Noam Tavor, head of the Israel Prisons Service canine unit, said the program is designed to overcome mistakes in which guards have either not heard dogs sounding an alarm or failed to speedily identify its significance.
"It collects the dogs' barks through microphones...and sorts and grades them," Tavor told Army Radio. "It relays only the barks that are significant in terms of security barks that reveal stress or aggression in the dog."
The radio said prison staff monitor the system through loudspeakers and TV cameras that automatically zoom in on suspected hot spots.
Because of their heightened sense of smell and hearing, dogs can identify suspicious people well before they trip an alarm wire, Tavor told The Associated Press Monday.
The Prison Service has long used dogs to patrol its fences, but found the system had flaws. "The dogs would bark, and staff of the prison wouldn't hear it, or would hear it and would not take action fast enough." Tavor said.

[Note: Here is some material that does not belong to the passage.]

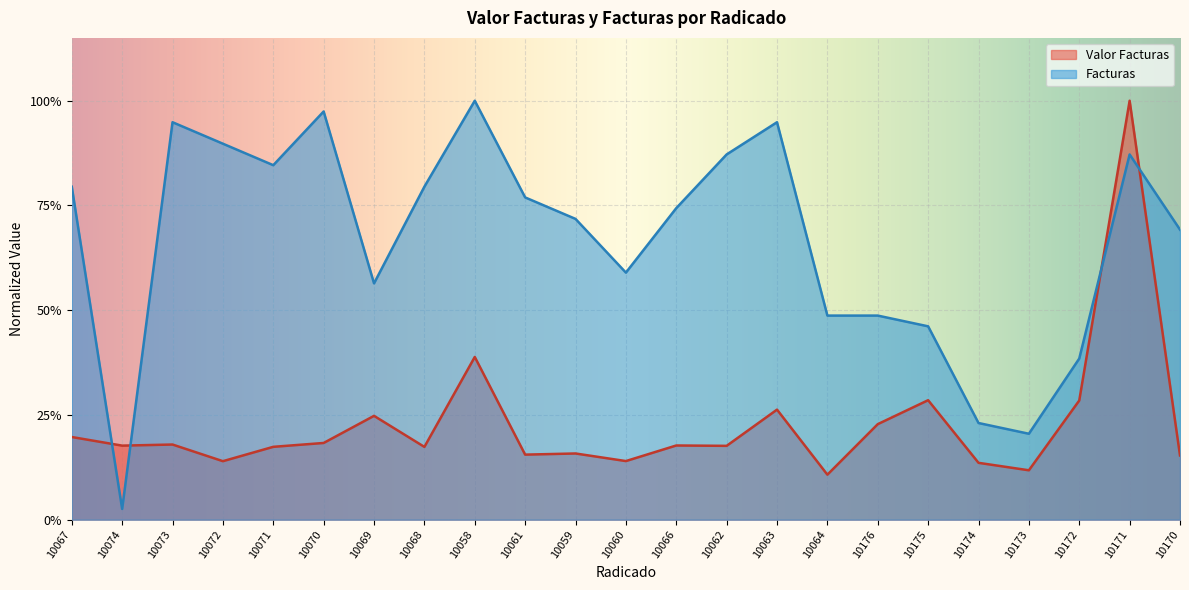

Reading right to left, what are all the values shown in this chart?

Valor Facturas: 10170=0.2	10171=1.0	10172=0.3	10173=0.1	10174=0.1	10175=0.3	10176=0.2	10064=0.1	10063=0.3	10062=0.2	10066=0.2	10060=0.1	10059=0.2	10061=0.2	10058=0.4	10068=0.2	10069=0.2	10070=0.2	10071=0.2	10072=0.1	10073=0.2	10074=0.2	10067=0.2
Facturas: 10170=0.7	10171=0.9	10172=0.4	10173=0.2	10174=0.2	10175=0.5	10176=0.5	10064=0.5	10063=0.9	10062=0.9	10066=0.7	10060=0.6	10059=0.7	10061=0.8	10058=1.0	10068=0.8	10069=0.6	10070=1.0	10071=0.8	10072=0.9	10073=0.9	10074=0.0	10067=0.8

He said prison staff would also sometimes ignore dogs' barks if they thought it was nothing serious, what he called the "boy who cried wolf" phenomenon.
Six years ago, the Prisons Service joined with Bio-Sense, a high-tech company headquartered near Tel Aviv, to create a system that would notify them when dogs were barking because of something suspicious.
Bio-Sense recorded the patrol dogs barking in different situations, from playtime to cat encounters to real emergencies. They loaded thousands of these recordings into a computer program to determine "what makes the emergency bark different than the other barks," said Bio-Sense project manager Orit Netz.
One of the keys turned out to be the dog's stress level.